**PODANY FRAGMENT**.
◆ ◆ ◆ ◆ ◆

Od aktywistów systematycznie znikających z przestrzeni publicznej razem z Komitetem Obrony Demokracji Obywateli RP nie należy oczekiwać inteligentnych wypowiedzi, ani racjonalnych zachowań. Zdarzają się jednak takie sytuacje, że trudno uwierzyć, iż aż takie stężenie głupoty jest w ogóle możliwe. A jednak jest, o czym świadczy poniższy przykład.
Na proces, który „Gazecie Polskiej” wytoczyła grupa 38 sędziów z Krakowa z Waldemarem Żurkiem i Beatą Morawiec na czele, przyszła żałosna garstka Obywateli RP. Kiedy dziennikarka pozwanej „GP” zapytała jedną z ubranych w koszulkę z napisem „Konstytucja” pań, przeciwko czemu protestuje, usłyszała, że w obronie niezawisłych sądów, o to, żeby sprawiedliwość była sprawiedliwością i przeciwko łamaniu wolności słowa.

◆ ◆ ◆ ◆ ◆

**ZESTAW MATERIAŁÓW**.
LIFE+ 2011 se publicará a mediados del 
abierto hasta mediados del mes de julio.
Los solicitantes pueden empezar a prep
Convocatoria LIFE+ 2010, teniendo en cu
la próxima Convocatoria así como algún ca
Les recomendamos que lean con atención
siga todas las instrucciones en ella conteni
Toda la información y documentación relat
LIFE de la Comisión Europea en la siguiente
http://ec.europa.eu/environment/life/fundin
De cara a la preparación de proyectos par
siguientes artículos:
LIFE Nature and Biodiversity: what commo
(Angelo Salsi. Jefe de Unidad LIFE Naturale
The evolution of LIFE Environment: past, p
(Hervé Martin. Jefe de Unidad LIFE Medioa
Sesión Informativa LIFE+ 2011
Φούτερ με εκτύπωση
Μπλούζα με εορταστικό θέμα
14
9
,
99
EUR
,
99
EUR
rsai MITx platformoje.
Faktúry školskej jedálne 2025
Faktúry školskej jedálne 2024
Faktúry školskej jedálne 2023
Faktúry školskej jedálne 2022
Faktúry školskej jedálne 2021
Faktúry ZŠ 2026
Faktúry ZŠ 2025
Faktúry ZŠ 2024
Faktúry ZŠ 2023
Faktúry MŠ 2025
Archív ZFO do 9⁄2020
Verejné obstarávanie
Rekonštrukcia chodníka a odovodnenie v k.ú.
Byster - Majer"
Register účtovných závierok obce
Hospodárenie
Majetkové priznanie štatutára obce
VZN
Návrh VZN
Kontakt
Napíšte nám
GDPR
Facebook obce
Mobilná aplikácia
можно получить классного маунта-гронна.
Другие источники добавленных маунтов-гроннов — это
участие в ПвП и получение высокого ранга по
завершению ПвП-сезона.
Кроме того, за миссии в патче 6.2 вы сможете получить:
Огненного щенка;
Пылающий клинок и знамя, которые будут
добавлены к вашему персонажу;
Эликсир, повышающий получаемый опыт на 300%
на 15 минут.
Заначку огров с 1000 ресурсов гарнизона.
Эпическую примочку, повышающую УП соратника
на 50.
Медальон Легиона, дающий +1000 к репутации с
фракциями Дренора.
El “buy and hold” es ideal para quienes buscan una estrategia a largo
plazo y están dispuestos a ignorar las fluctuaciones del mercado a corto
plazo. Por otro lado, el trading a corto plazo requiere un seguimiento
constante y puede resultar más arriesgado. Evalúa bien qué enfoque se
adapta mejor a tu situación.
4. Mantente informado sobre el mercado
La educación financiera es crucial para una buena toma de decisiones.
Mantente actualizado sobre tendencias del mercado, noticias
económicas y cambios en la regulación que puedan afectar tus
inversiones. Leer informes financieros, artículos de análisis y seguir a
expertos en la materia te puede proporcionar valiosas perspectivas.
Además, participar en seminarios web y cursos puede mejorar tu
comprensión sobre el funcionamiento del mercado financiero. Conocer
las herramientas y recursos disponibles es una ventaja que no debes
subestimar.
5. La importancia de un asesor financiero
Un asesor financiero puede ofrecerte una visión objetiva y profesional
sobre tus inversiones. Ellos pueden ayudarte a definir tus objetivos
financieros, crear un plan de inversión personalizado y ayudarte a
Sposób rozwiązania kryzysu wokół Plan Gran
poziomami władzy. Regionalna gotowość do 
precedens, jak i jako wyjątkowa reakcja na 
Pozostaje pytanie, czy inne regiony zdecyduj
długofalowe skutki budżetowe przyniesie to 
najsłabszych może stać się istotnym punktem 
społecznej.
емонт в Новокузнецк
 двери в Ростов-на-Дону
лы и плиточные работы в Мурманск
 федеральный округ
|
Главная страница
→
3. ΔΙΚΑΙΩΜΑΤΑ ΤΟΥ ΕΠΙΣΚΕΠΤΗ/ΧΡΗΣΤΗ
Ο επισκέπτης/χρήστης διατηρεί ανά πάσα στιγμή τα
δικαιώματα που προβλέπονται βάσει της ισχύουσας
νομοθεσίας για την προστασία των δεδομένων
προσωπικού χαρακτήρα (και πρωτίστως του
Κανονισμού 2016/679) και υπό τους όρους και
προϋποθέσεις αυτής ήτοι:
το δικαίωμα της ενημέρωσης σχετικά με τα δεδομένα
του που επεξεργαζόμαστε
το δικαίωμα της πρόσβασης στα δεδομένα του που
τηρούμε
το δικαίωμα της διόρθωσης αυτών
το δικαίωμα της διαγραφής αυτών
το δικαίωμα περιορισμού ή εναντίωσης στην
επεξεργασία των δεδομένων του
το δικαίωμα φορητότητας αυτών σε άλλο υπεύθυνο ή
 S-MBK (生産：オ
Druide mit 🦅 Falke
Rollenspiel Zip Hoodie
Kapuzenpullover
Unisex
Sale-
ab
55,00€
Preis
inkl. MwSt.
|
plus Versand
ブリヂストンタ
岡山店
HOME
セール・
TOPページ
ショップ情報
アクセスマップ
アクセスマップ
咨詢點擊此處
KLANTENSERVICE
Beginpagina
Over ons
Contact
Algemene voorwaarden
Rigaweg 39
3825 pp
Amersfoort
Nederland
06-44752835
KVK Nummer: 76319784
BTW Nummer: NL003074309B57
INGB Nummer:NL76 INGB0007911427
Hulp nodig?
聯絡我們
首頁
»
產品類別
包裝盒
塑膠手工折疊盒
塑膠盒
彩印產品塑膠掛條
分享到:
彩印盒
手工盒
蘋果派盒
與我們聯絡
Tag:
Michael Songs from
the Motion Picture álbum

◆ ◆ ◆ ◆ ◆

**OPIS ZADANIA**.
Napisz dalszy ciąg tekstu o Obywatelach RP na procesie wytoczonym „Gazecie Polskiej” przez krakowskich sędziów, zaczynając zaraz po jego ostatnim zdaniu.

**WYNIK ZADANIA**.
Kiedy zdumiona dziennikarka starała się uprzytomnić jej, że to właśnie „Gazeta Polska” została pozwana przez sędziów za wydrukowanie nieprzyjemnego dla nich wywiadu z premierem Morawieckim, a więc de facto walczy ona w jej obronie, kompletnie zdezorientowana Obywatelka RP została zawołana przez widzącą tę kompromitację nieco bardziej lotną intelektualnie koleżankę „do telefonu”.
No i jak traktować choćby trochę na poważnie takich ludzi i ich topniejącą w oczach organizację?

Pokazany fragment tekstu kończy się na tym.